La Croix - Saint François d’Assise, miroir de Dieu, par Patrick Kéchichian

 La Croix - Saint François d’Assise, miroir de Dieu, par Patrick Kéchichian
24 novembre 2016

Saint François d’Assise, miroir de Dieu

Chesterton avait une manière bien à lui d’écrire des biographies. On pourrait l’accuser de désinvolture, de n’en faire qu’à sa tête… Ce serait injuste : ses choix sont toujours dictés par des considérations supérieures, étroitement liées à sa foi mais donnant en même temps toute liberté à son inspiration et à sa fantaisie. Récemment les lecteurs français avaient pu découvrir, ou redécouvrir, quelques ouvrages où pertinence et humour faisaient bon ménage, se substituant avantageusement à la lourde érudition.
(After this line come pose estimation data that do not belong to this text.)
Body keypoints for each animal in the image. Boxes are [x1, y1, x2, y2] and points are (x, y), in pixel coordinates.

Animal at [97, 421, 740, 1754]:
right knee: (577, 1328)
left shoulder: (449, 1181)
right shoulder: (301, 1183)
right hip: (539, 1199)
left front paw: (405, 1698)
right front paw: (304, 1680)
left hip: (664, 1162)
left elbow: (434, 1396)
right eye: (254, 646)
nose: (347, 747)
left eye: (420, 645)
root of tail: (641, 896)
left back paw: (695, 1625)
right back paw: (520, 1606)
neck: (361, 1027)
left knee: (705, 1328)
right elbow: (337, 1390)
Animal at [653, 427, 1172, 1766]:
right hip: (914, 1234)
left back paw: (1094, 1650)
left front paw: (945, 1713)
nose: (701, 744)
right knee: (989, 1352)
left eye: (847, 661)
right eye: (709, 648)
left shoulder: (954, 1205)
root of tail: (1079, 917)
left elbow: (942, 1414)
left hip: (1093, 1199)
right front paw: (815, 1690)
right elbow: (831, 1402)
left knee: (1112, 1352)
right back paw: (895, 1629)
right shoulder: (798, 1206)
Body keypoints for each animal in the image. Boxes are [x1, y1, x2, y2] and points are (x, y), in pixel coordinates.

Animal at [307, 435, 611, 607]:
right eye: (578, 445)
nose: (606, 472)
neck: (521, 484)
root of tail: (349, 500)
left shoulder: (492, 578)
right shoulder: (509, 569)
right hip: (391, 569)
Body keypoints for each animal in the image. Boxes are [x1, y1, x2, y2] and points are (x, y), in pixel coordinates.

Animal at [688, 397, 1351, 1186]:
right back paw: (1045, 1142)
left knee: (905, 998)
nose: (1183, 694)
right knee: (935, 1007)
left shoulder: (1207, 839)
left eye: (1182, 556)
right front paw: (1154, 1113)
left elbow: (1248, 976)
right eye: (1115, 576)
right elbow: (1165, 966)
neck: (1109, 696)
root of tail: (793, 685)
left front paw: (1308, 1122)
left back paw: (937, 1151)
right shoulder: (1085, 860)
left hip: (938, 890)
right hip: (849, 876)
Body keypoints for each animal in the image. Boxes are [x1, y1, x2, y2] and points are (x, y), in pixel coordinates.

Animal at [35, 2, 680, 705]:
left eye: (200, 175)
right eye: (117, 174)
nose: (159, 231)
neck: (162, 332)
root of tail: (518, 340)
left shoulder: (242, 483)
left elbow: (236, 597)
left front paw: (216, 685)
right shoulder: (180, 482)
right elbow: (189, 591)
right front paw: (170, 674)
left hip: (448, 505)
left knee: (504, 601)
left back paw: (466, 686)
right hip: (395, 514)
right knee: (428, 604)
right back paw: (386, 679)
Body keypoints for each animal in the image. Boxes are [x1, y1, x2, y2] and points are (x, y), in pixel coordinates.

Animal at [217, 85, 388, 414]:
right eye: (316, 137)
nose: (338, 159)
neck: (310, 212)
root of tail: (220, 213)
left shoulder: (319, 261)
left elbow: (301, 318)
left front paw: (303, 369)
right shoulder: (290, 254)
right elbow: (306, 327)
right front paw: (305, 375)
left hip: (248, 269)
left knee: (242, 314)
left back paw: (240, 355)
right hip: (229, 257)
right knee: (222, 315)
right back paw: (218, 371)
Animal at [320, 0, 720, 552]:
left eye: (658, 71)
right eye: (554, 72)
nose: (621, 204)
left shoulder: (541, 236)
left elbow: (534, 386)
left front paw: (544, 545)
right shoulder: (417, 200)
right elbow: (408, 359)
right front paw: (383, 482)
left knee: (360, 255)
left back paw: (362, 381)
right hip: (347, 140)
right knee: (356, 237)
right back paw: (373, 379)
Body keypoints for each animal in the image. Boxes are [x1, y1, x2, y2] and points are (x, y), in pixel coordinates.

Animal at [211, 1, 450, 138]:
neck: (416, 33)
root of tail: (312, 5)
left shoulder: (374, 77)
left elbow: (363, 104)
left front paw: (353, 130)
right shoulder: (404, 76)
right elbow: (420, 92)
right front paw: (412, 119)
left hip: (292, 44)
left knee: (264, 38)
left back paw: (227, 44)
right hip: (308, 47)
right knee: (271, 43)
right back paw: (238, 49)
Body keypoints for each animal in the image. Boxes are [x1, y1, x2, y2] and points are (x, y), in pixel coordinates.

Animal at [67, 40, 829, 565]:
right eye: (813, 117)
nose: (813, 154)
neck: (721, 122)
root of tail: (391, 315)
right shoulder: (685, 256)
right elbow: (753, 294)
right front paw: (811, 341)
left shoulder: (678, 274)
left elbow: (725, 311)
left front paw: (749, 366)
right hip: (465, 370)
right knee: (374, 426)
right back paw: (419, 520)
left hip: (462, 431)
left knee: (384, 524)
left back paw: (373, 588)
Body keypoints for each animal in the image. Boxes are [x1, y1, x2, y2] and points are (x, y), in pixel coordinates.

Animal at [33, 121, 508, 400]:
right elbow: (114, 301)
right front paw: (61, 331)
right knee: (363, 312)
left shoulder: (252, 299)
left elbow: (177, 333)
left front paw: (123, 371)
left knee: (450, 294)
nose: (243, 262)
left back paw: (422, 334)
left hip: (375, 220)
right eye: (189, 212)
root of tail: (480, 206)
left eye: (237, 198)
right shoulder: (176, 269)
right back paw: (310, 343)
Il y avait eu les poètes anglais Robert Browning (Le Bruit du temps, 2009) et William Blake (Le Promeneur, 2011). Du second, le biographe pouvait dire par exemple qu’il « est obscur dans un sens beaucoup plus concret » que le premier ! Il y avait eu aussi le magnifique saint Thomas d’Aquin (Saint Thomas du créateur, DMM, 2011). Du « massif docteur médiéval », avec une feinte candeur, sans prendre la posture du spécialiste, il avait brossé un portrait d’une merveilleuse délicatesse et justesse. Étienne Gilson avait d’ailleurs salué le livre comme « le meilleur jamais écrit sur saint Thomas ». Avec Saint François d’Assise, publié en 1923, soit un an après sa conversion officielle au catholicisme — il choisira le nom de François au moment de sa confirmation —, Chesterton touche au plus près un certain mystère fait d’histoire naturelle et surnaturelle. Et c’est par le contraire d’un anachronisme qu’il fait du poverello un troubadour amoureux, un « miroir de Dieu ». Écoutons-le, dans la belle traduction choisie par cette édition, due à Isabelle Rivière et publiée par Jacques Maritain très vite après la parution originale. « Il allait toujours droit au fait […] Il semblait toujours en même temps plus précis et plus simple que la personne à laquelle il parlait […] Quelque chose dans cette attitude désarma le monde comme il n’a jamais été désarmé. » Mais on pourrait citer bien d’autres pages de cet admirable portrait et dresser la liste des paradoxes par lesquels, selon son habitude, Chesterton approche au plus près la personne et le visage du saint.